═════ The data ═════

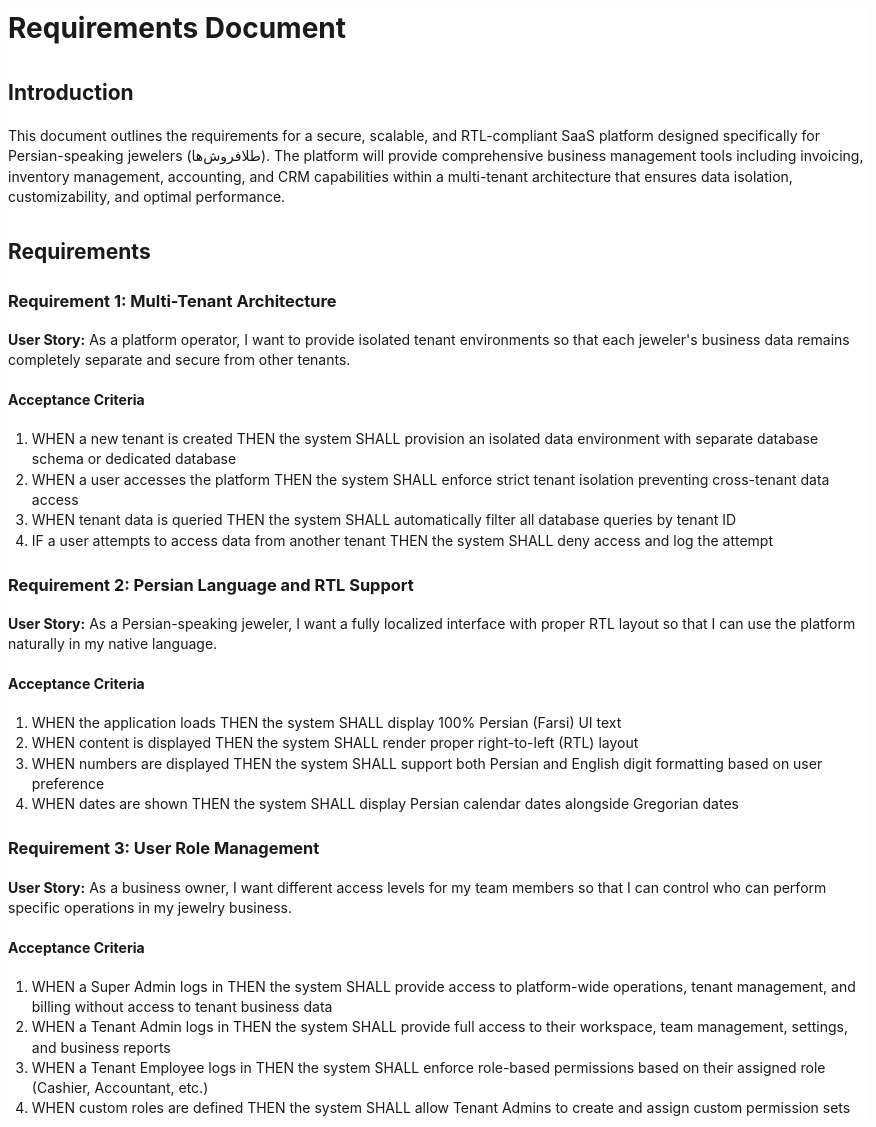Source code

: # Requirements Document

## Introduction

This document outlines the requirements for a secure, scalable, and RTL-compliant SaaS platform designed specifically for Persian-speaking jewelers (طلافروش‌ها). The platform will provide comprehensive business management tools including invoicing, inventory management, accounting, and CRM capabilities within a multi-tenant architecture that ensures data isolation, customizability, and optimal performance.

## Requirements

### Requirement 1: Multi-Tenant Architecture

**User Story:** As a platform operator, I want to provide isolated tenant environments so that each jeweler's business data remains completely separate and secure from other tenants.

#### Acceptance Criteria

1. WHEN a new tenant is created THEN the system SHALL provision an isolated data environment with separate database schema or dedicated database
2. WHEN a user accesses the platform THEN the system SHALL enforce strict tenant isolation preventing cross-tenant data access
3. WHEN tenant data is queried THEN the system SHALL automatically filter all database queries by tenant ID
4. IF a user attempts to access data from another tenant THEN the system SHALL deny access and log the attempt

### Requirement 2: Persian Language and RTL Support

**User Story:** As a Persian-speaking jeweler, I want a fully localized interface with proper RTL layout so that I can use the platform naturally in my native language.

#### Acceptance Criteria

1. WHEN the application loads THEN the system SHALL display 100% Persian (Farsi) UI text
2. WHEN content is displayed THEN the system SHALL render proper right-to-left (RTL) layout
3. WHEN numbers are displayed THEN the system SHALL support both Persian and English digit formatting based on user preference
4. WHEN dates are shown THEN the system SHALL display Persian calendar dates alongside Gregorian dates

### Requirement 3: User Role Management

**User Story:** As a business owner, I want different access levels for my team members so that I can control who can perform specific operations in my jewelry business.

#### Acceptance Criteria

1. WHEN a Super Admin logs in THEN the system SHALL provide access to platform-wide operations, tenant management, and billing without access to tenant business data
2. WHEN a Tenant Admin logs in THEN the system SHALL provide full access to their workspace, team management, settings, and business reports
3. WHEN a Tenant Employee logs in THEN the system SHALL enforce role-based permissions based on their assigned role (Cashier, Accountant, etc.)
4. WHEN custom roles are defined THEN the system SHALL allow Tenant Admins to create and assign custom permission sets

═════

- [Task to complete] Using the data above, transcribe the lines that run from the line with "1. WHEN the" to the line with "4. WHEN dates", both ends kept, and output nothing else.

- [Response to the exercise]
1. WHEN the application loads THEN the system SHALL display 100% Persian (Farsi) UI text
2. WHEN content is displayed THEN the system SHALL render proper right-to-left (RTL) layout
3. WHEN numbers are displayed THEN the system SHALL support both Persian and English digit formatting based on user preference
4. WHEN dates are shown THEN the system SHALL display Persian calendar dates alongside Gregorian dates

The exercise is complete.